According to the complaint, their alleged conspiracy dates back to the 2005 introduction of the auction process for settling credit default swaps, a type of derivative that investors can use to speculate on credit risk and hedge against investment losses from a credit event like a bond issuer's bankruptcy.

After such a credit event, a CDS buyer can collect a payout from the CDS seller to compensate for lost value on the asset underlying the CDS contract. Rather than have sellers and buyers negotiate this new discounted price individually, the auction process yields a single, market-wide price based on two rounds of submissions from dealer banks, which can be both CDS sellers and buyers.

The SIC, which is being represented in part by the New Mexico Attorney General's Office, alleged that the dealer banks strong-armed the rest of the market into adopting this auction process and colluded to lord over the auctions as "exclusive gatekeepers" through a working group formed in 2008.

"The dealer-only working group had no formal name. Its existence was not publicized," the SIC said in its complaint. "At the dealer-only working group meetings, the dealers reached several agreements to exclude and constrain non-dealer participation in the auctions."

The dealer banks have then used their control over the auction process to benefit themselves "by sharing competitively and commercially sensitive pricing information with each other, and then coordinating their auction submissions to drive the final auction price in the direction that suits their respective CDS positions," the SIC alleged.

According to the complaint, evidence of secret coordination and information-sharing turns up in econometric analyses of publicly available CDS auction and bond pricing data.

And while the complaint did not cite any allegedly damning trader chat room transcripts the way some other market manipulation cases against major banks have, the SIC alleged that the dealer banks' traders do share proprietary trade and pricing information among themselves through channels like text messages, WhatsApp and Bloomberg terminal chats.

The SIC also alleged that a "secret loophole" in the Bloomberg system has for years allowed traders at different dealer banks to check key pricing information from their competitors that is supposed to be off-limits.

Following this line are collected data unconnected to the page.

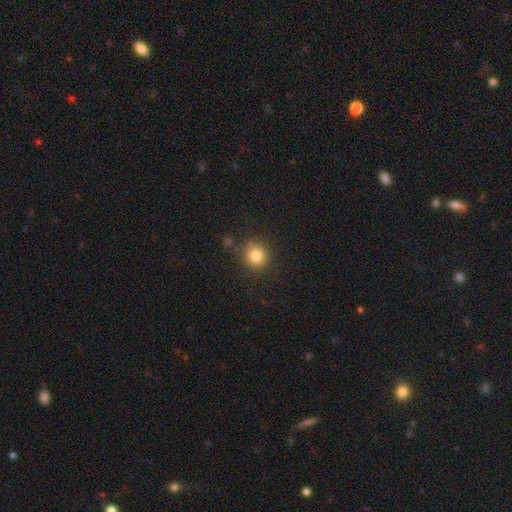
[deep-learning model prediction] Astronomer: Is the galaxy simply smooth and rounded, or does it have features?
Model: smooth — 81%.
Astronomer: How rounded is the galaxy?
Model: round — 90%.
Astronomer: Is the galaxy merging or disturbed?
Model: none — 83%.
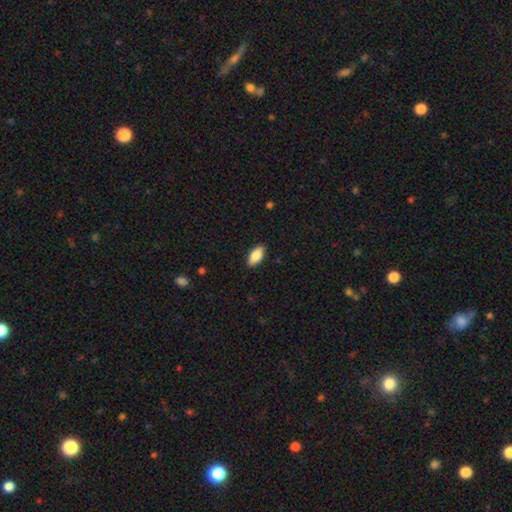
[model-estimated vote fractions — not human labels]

Combined with the inside information that they gain from handling their own clients' auction submissions, the dealer banks then steer the auction toward a "supra-competitive" final price, according to the complaint.

The SIC said this price is most often skewed downward because the dealer banks are generally net buyers of CDS protection on assets at auctions, meaning they stand to make more money when the final price is lower.

"Even minor deviations in the final auction price cause a sea change in the amount of money that changes hand for CDS settlement purposes marketwide, netting the dealers billions of dollars in additional CDS protection payments over time," the SIC said in its complaint.

The complaint has asserted claims under the Sherman Act and Commodity Exchange Act, as well as for unjust enrichment, on behalf of a proposed class that includes investors who have settled a CDS contract since June 2005 based on the auction process.

The SIC has asked for the court to award unspecified treble damages with interest, attorney fees and other relief.

Spokespeople for Bank of America, Citi and Deutsche Bank declined to comment on Friday. Representatives for the New Mexico Attorney General's Office did not immediately return a request for comment.

The SIC is represented by P. Cholla Khoury of the Office of the New Mexico Attorney General and by David E. Kovel and Thomas Popejoy of Kirby McInerney LLP.

Counsel information for the defendants was not immediately available.

The case is New Mexico State Investment Council v. Bank of America Corp. et al., case number 1:21-cv-00606, in the U.S. District Court for the District of New Mexico.